For the first time, Philip suddenly looked old and sad. “You can’t imagine what it was like then. The fevers took so many, so quickly. We bled them and purged them and dosed them and they died anyway.” He puffed furiously on his pipe.
“I’m so sorry,” I said, suddenly feeling his grief and anger. “Probably about twenty capsules of an antibiotic might have saved your mother. But we are all prisoners of our time.”
“Yes.” He paused and regarded me perceptively. “In a future day, your ailments will be curable. But you won’t be there.”
“No.” Suddenly we were both sad and silent. Philip finally broke the silence. “I have to leave soon. Any other questions?”
“Many. I guess that we don’t have time. Shall I see you again?”

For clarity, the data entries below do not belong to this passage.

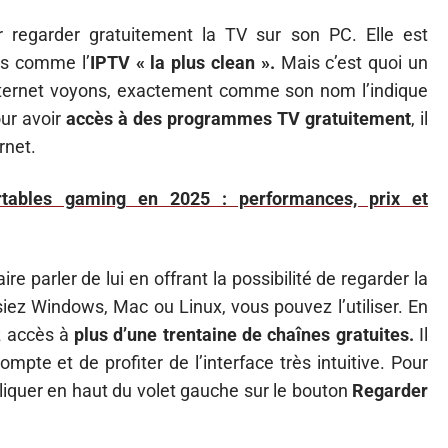
r regarder gratuitement la TV sur son PC. Elle est
rs comme l’
IPTV « la plus clean ».
Mais c’est quoi un
 internet voyons, exactement comme son nom l’indique
our avoir
accès à des programmes TV gratuitement
, il
rnet.
rtables gaming en 2025 : performances, prix et
 parler de lui en offrant la possibilité de regarder la
siez Windows, Mac ou Linux, vous pouvez l’utiliser. En
ez accès à
plus d’une trentaine de chaînes gratuites.
Il
mpte et de profiter de l’interface très intuitive. Pour
 cliquer en haut du volet gauche sur le bouton
Regarder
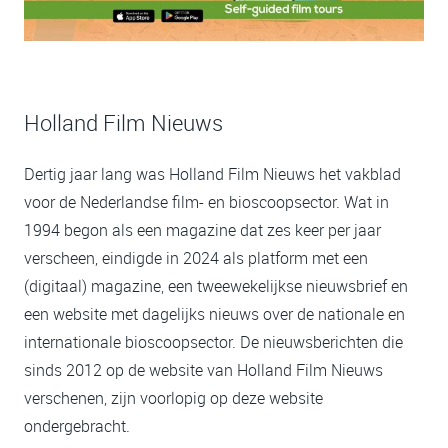
Holland Film Nieuws
Dertig jaar lang was Holland Film Nieuws het vakblad
voor de Nederlandse film- en bioscoopsector. Wat in
1994 begon als een magazine dat zes keer per jaar
verscheen, eindigde in 2024 als platform met een
(digitaal) magazine, een tweewekelijkse nieuwsbrief en
een website met dagelijks nieuws over de nationale en
internationale bioscoopsector. De nieuwsberichten die
sinds 2012 op de website van Holland Film Nieuws
verschenen, zijn voorlopig op deze website
ondergebracht.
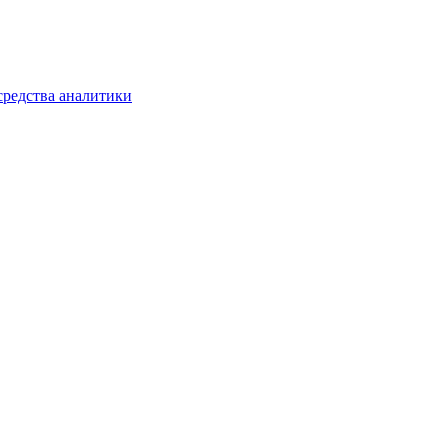
средства аналитики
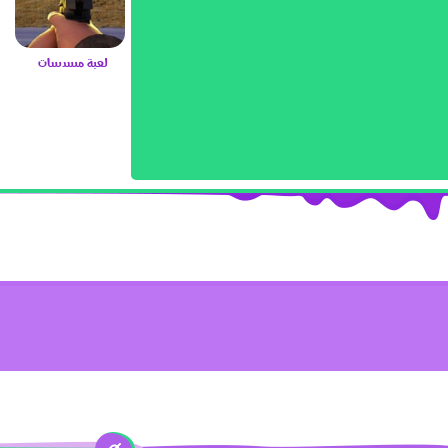
لعبة مسدسات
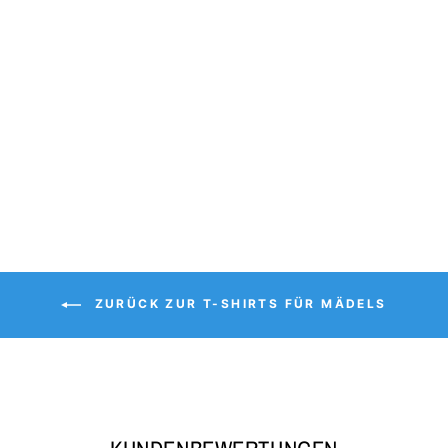
ANKER & MOIN -
DAMEN SHIRT
€23,95
ZURÜCK ZUR T-SHIRTS FÜR MÄDELS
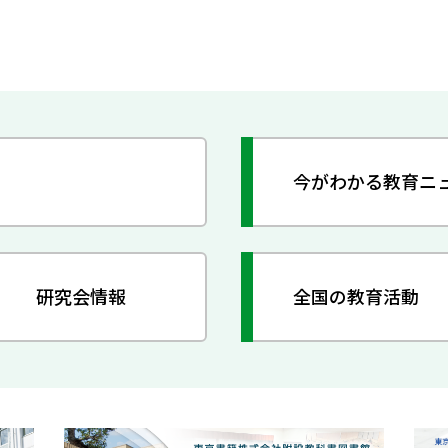
今がわかる教育ニ
研究会情報
全国の教育活動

“Hmmm … I don’t know. Maybe I just can’t tell you. Remember that I am just an imaginary apparition.”
“Do you see any of the other family? Are you together again with your father and mother?”
“Don’t know—again, maybe we just get selective amnesia when we visit our descendants. But I know all about you. Tell your sisters hello for me, and thank them for remembering …”
Philip was suddenly silent, and his body, which had been so smelly and seemingly firm, began to dissolve. “Don’t go yet!” I cried.
He gave me a transparent grin. “Farewell, nephew. Maybe we’ll meet again!” Then Philip was gone. So were my cigarettes. I walked back to my hospital bed and suddenly the strength was gone. My own self shriveled into a thin shadow of Geoffrey Cobham, and I eased onto the bed. There were cold tears in my eyes.
PS:
Okay, Katie—I actually had fun imagining Philip. Treat him kindly if you write about him!